• _COMPITO BREVE_:
Riporta senza alcuna modifica il tratto dei dati che va dalla riga contenente "city: Shafter" fino alla riga contenente "longitude: -6.2126", estremi inclusi. Nella risposta ometti le immagini.

• _MATERIALI DELL'ESERCIZIO_:
_ _ _ _ _ _ _
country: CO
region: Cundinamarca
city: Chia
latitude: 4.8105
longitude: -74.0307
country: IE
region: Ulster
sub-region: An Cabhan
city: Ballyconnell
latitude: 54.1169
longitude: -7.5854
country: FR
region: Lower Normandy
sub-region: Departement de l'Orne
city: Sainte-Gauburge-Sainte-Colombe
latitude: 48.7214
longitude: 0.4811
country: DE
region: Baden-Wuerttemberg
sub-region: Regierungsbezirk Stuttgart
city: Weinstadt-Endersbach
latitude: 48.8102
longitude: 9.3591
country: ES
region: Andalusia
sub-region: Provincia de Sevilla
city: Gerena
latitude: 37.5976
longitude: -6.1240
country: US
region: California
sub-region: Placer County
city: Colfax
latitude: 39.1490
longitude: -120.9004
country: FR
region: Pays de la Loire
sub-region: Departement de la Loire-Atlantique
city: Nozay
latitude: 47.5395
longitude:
_ _ _ _ _ _ _
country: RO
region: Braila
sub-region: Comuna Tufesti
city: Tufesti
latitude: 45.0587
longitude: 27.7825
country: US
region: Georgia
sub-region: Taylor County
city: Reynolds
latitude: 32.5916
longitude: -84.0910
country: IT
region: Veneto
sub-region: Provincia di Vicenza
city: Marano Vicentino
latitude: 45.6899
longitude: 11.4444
_ _ _ _ _ _ _
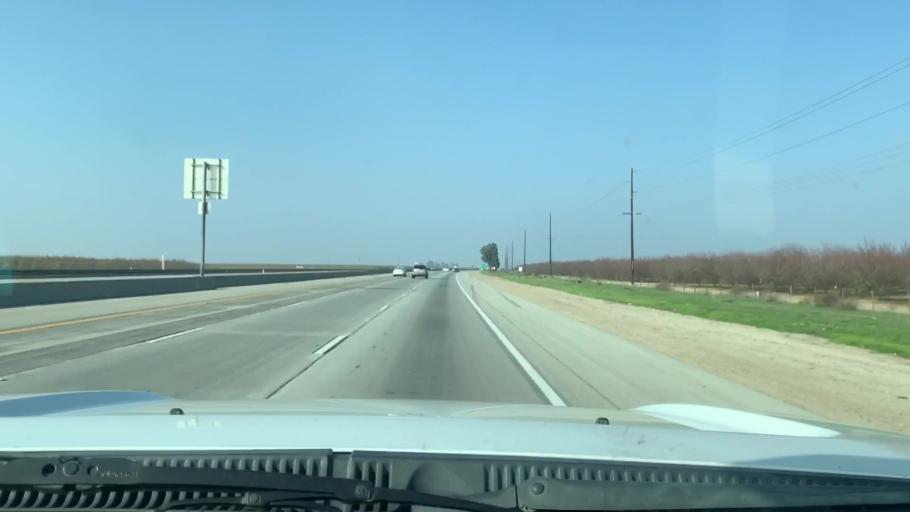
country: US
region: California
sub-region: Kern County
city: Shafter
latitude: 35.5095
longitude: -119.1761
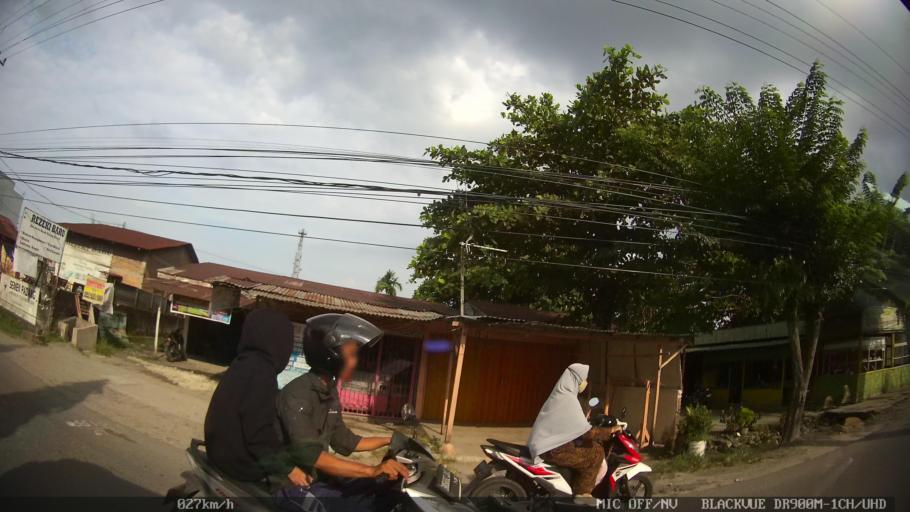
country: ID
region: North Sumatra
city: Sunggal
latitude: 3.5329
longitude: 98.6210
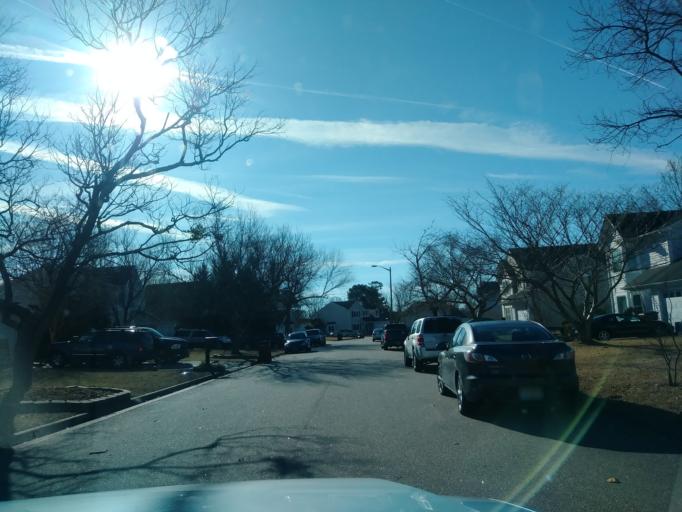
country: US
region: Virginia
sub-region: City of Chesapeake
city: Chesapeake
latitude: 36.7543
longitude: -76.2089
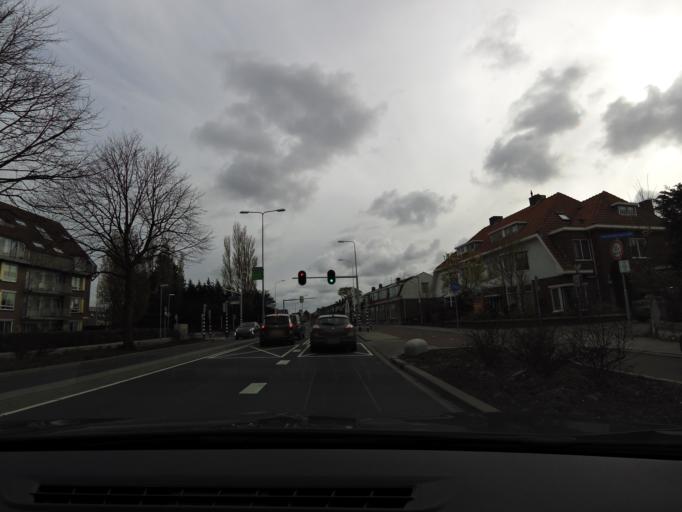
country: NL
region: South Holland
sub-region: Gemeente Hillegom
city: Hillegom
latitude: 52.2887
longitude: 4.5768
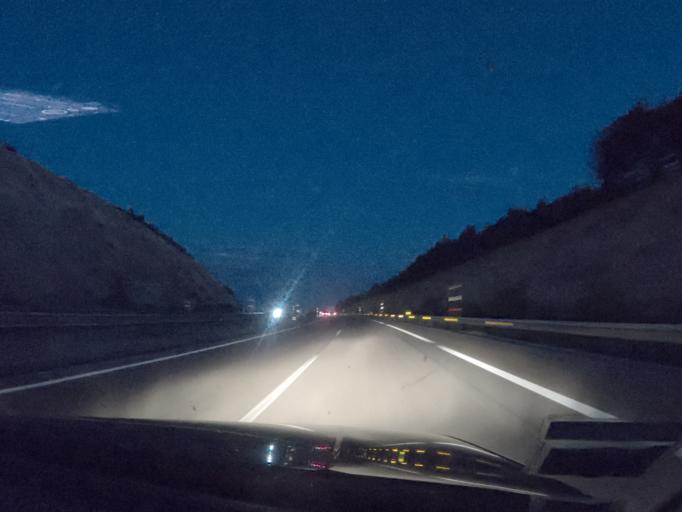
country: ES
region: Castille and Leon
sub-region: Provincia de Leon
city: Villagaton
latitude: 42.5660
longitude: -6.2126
_ _ _ _ _ _ _
• _RISULTATO DELL'ESERCIZIO_:
city: Shafter
latitude: 35.5095
longitude: -119.1761
country: ID
region: North Sumatra
city: Sunggal
latitude: 3.5329
longitude: 98.6210
country: US
region: Virginia
sub-region: City of Chesapeake
city: Chesapeake
latitude: 36.7543
longitude: -76.2089
country: NL
region: South Holland
sub-region: Gemeente Hillegom
city: Hillegom
latitude: 52.2887
longitude: 4.5768
country: ES
region: Castille and Leon
sub-region: Provincia de Leon
city: Villagaton
latitude: 42.5660
longitude: -6.2126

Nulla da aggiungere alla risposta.